Discover / Add Applications, Processes, Commands¶
The essential aspect of privilege elevation and delegation is elevating the privileges for applications (in Windows) and allowing users to run specific commands with SUDO privileges in Linux.
To ensure that least privilege enforcement does not impact productivity, Securden provides the application control feature. You can 'allowlist' the trusted applications that can be installed/run with elevated privileges by standard users.
The term application refers to any Windows process/executable. When you install the Securden agent on Windows endpoints and servers, the applications that normally require admin privileges are automatically discovered and added here. You can also add applications manually.
In the case of Linux, you need to add the commands that are allowed or not allowed to be run with SUDO privileges. You can review the list and add any other application or command that needs to be controlled.
There are two ways in which you can add applications (in Windows) to Securden:
- Discovering and automatically adding applications
- Manually adding applications
Automatic Discovery of Applications¶
When you install Securden agents on endpoints and servers, the agents automatically start discovering the applications running at that time on the computers and add them to the applications inventory.
However, the discovery process is not an instant one; applications are discovered over a period of time. Typically, it takes about a couple of weeks to complete the process. This is because the agent discovers and adds only the applications that require elevated privileges and not all processes/applications unnecessarily.
You can view the discovered applications in the Admin >> Privilege Elevation and Delegation >> Applications and Commands section.
In the GUI that opens, all discovered applications are listed.
Adding Applications Manually¶
While the automatic discovery takes time, if you want to instantly add applications, you can manually add them. To add applications, navigate to Admin >> Privilege Elevation and Delegation >> Applications and Commands section in the GUI and click the button Add.
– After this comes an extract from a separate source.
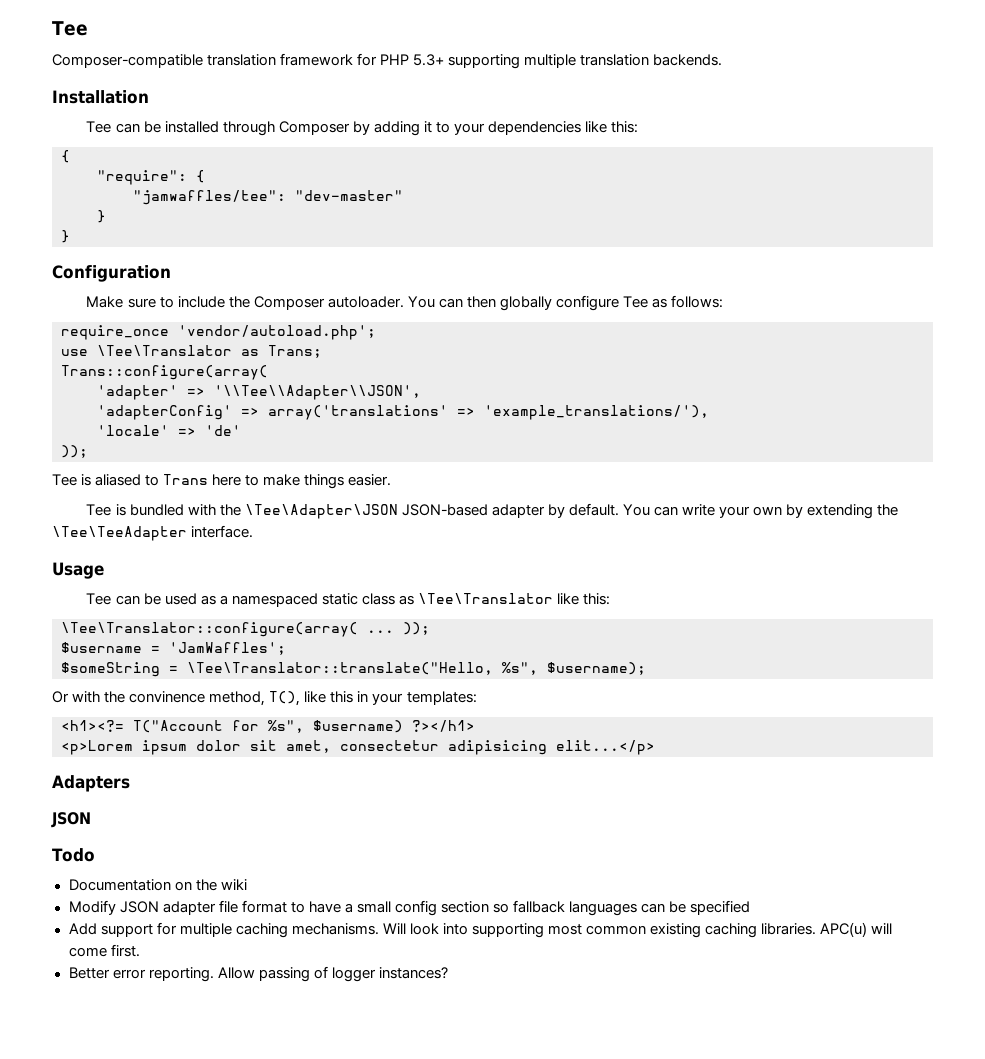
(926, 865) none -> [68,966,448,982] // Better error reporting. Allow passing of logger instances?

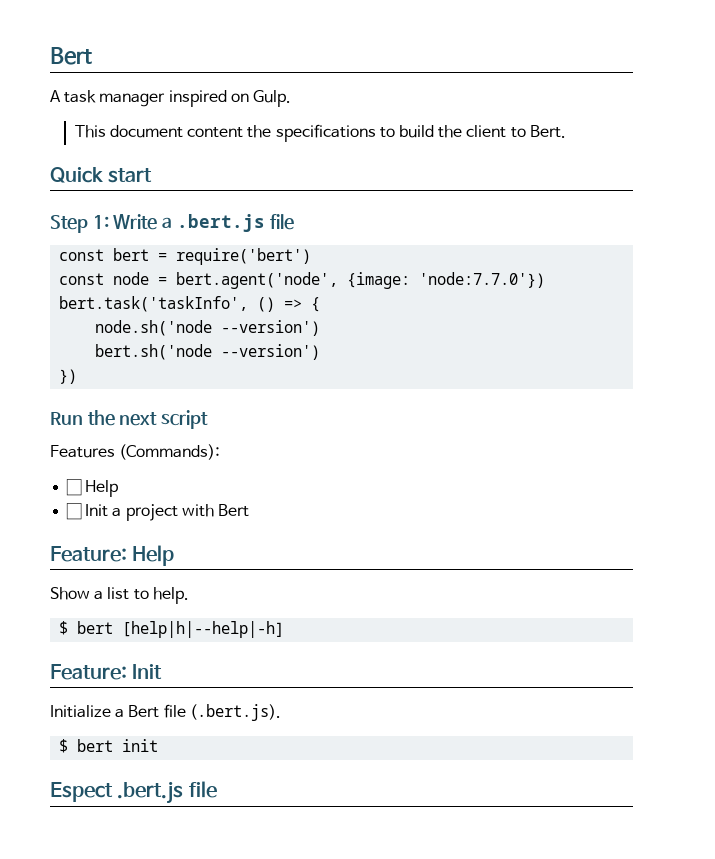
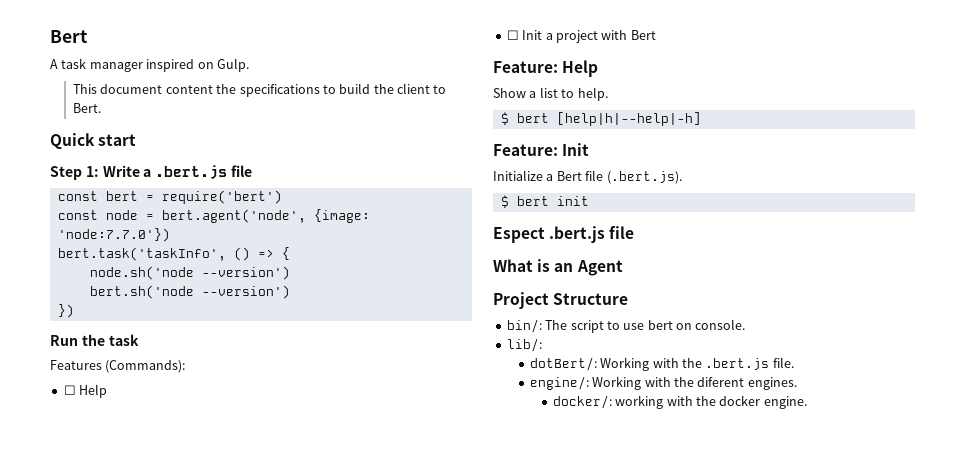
[119,410,209,429] next script -> [108,334,139,346] task
(217, 789) none -> [493,259,623,276] [493,292,629,309] [506,319,746,333] [506,338,542,352] [529,357,794,371] [529,376,797,390] [552,395,807,409] // What is an Agent // Project Structure // bin/: The script to use bert on console. // lib/: // dotBert/: Working with the .bert.js file. // engine/: Working with the diferent engines. // docker/: working with the docker engine.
In the GUI that opens, you need to define the Windows applications through multiple attributes so Securden can identify them.
You need to specify the following details:
Name: Provide a name to uniquely identify this application/command in Securden.
Description: You can optionally give the application a brief description.
Type: Type of application (exe/msi/msc etc.)
Attributes: Attributes could be digital signatures, actual file path, original file name and hash value of files. You may provide any number of attributes as desired that would help Securden identify the application.
Once you have filled in all the details, click Save.
Adding Linux Commands¶
For controlling which commands can be run (or cannot be run) with SUDO privileges on Linux machines, you need to add the commands in Securden. Navigate to Admin >> Privilege Elevation and Delegation >> Applications and Commands section in the GUI and click the button Add and select Linux Command for type.
Ensure to specify the command with its absolute path. You can also pass parameters with the command.
Examples:
/usr/bin/apt-get
/usr/bin/apt-get install python2
Step 3: Create Control Policies
After adding applications/commands, you need to define policies for a seamless, on-demand elevation of applications for standard users. This is basically, specifying the list of applications that are to be elevated for specific users on specific computers.
For example, you can create a policy whitelisting the ADUC application and associate it with computers in 'Department A' for 'User X' and 'User group Y.' ADUC will be elevated for User X and all users of group Y on the computers in Department A.
Similarly, in the case of Linux, you can specify the commands that can be run with SUDO privileges by specific users/groups on specific computers.
Application control policies created here are to be associated with the needed computers and users or user groups.
To add application control policies, navigate to Admin >> Privilege Elevation and Delegation >> Control Policies section in the GUI.
You need to create policies separately for domain-joined computers, non- domain computers, and Linux.